Lilac-breasted Roller (Coracias caudatus) just after alighting from its perch.

Kruger National Park, Limpopo Province, South Africa.

Canon EOS R5 with Canon EF 70-200mm f/2.8L IS III USM lens and RF/EF control ring adapter. ISO 800. 1/4000 sec at f/5.6. Exposure set manually. Hand-held.

Have just spent some three weeks in the Kruger National Park. It was the first time I have had a proper opportunity to shoot some flight photography using the new Canon EOS R5. I thought a good test would be to see if I could successfully capture the take-off of a Lilac-breasted Roller – towards me. They are such colourful birds and their wings are particularly beautiful in flight. I have always wanted to get a good sequence of the take-off, but had never had an excellent result with good focusing on the eye of the bird. I had captured some good images but the critical focus point was not always the eye. It is very difficult to place an active focusing point exactly on the eye during its launch off its perch.

The Canon R5 offers the ability to track focus on the eye of a person or animal. I set the camera up in face+tracking focusing mode and selected animals as the sub-option. The setting is contained in the AF(Purple) menu 1. This seems to work for birds as well. In fact it may be somewhat better on birds as the contrast between eyes and feather colour is more pronounced than many of the mammals, especially most of the antelope species.

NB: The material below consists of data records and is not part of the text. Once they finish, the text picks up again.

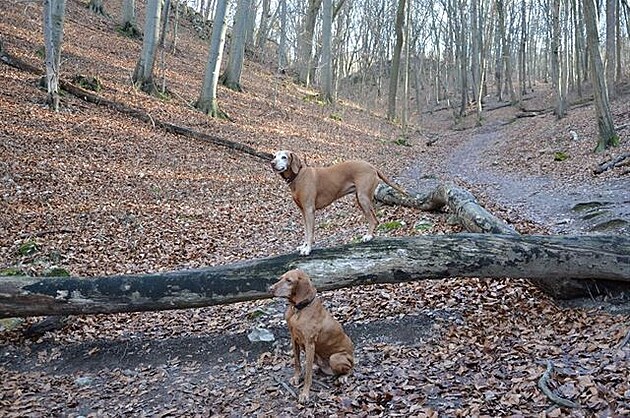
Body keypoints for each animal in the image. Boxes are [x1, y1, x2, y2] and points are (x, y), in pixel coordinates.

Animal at [268, 270, 356, 404]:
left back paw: (343, 377)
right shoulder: (294, 339)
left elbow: (308, 374)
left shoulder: (309, 344)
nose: (270, 289)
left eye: (289, 281)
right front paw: (296, 377)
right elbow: (297, 362)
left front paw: (304, 394)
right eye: (281, 278)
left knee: (350, 369)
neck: (298, 310)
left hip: (335, 358)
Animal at [270, 150, 408, 255]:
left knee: (374, 220)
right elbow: (305, 231)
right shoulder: (303, 212)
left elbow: (310, 232)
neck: (298, 176)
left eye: (284, 157)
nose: (272, 163)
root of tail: (372, 166)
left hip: (363, 198)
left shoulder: (309, 210)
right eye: (274, 156)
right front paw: (303, 246)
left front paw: (308, 249)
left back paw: (368, 236)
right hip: (360, 199)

I was using the mechanical shutter rather than the electronic shutter but it still achieved a fast 12 frames per second. Using the electronic shutter 20 frames per second is possible. Using 1/4000 sec and a fully charged battery the mechanical shutter sufficed and there was no chance of “rolling shutter” effect. It is worth checking out some of my camera settings in this blog.

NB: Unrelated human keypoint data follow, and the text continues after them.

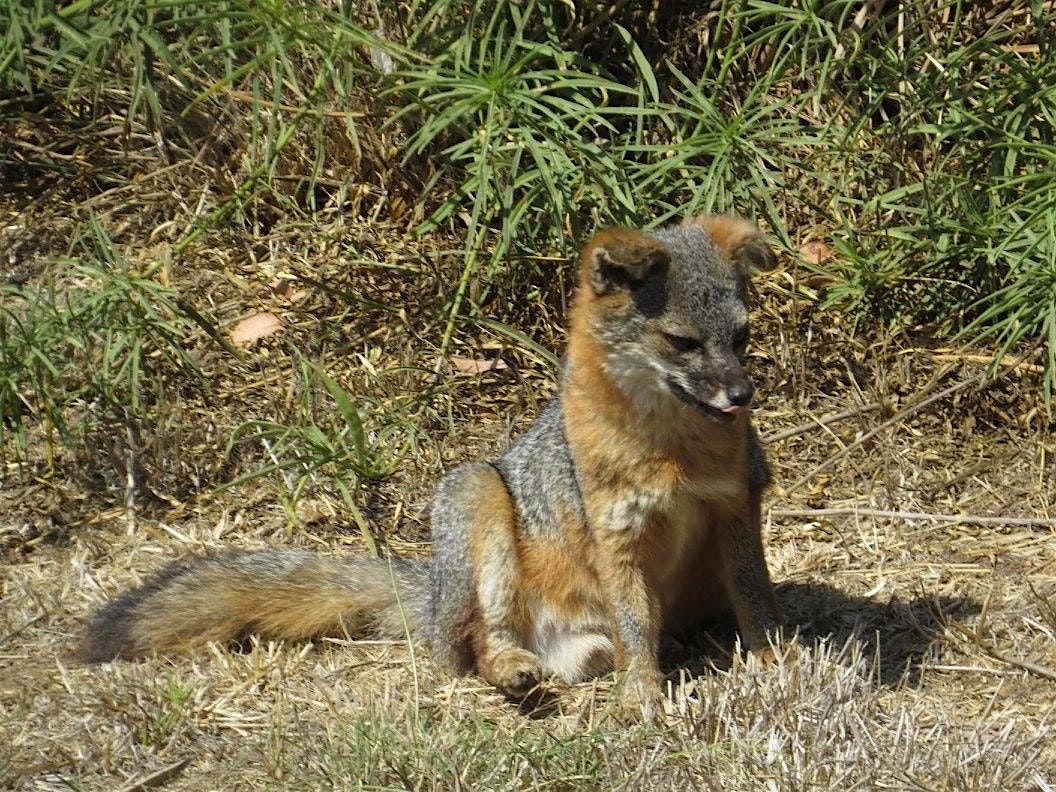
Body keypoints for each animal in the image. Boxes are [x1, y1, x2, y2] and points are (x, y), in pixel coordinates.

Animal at [74, 214, 785, 718]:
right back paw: (510, 671)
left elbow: (756, 599)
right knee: (470, 651)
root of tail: (431, 592)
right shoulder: (617, 535)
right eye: (682, 343)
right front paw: (642, 699)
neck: (670, 454)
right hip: (477, 498)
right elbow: (638, 628)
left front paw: (781, 664)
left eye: (742, 338)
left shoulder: (734, 506)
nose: (742, 395)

Fourteen images were captured in the sequence. The first image registered the time as 11:51:27 and the final image was registered as 11:51:28. As the metadata does not record parts of a second, it would appear that the actual frame rate was about the same as the Canon specified frame rate.

The following images were some of the rest of the sequence. The autofocus was also tested with the bird flying almost straight towards me and that is usually the most difficult for the camera to achieve continuous focus. All fourteen images were in spot-on focus

In general I found the Canon R5 to be a very capable wildlife and landscape camera. For wildlife I mostly used the Canon EF 70-200mm f/2.8L IS III USM lens  and the Canon EF 200-400mm f/4L IS USM lens, which has the built-in 1.4x converter. Both these lenses were attached to the R5 body with a EF/RF adapter. For landscapes a Canon RF 15-35mm f/2.8L IS USM lens and a Canon RF 28-70mm f/2L USM lens was generally used. I found very little, if any, difference in autofocusing speed using EF or RF lenses.

Still preferred the Canon EOS 1DX Mark III on the EF 600mm f/4L IS II USM lens. Felt the weight and solidity of the large DSLR was a better balance. I should do some more shooting with the R5 coupled with the 600mm just to see how well that performs.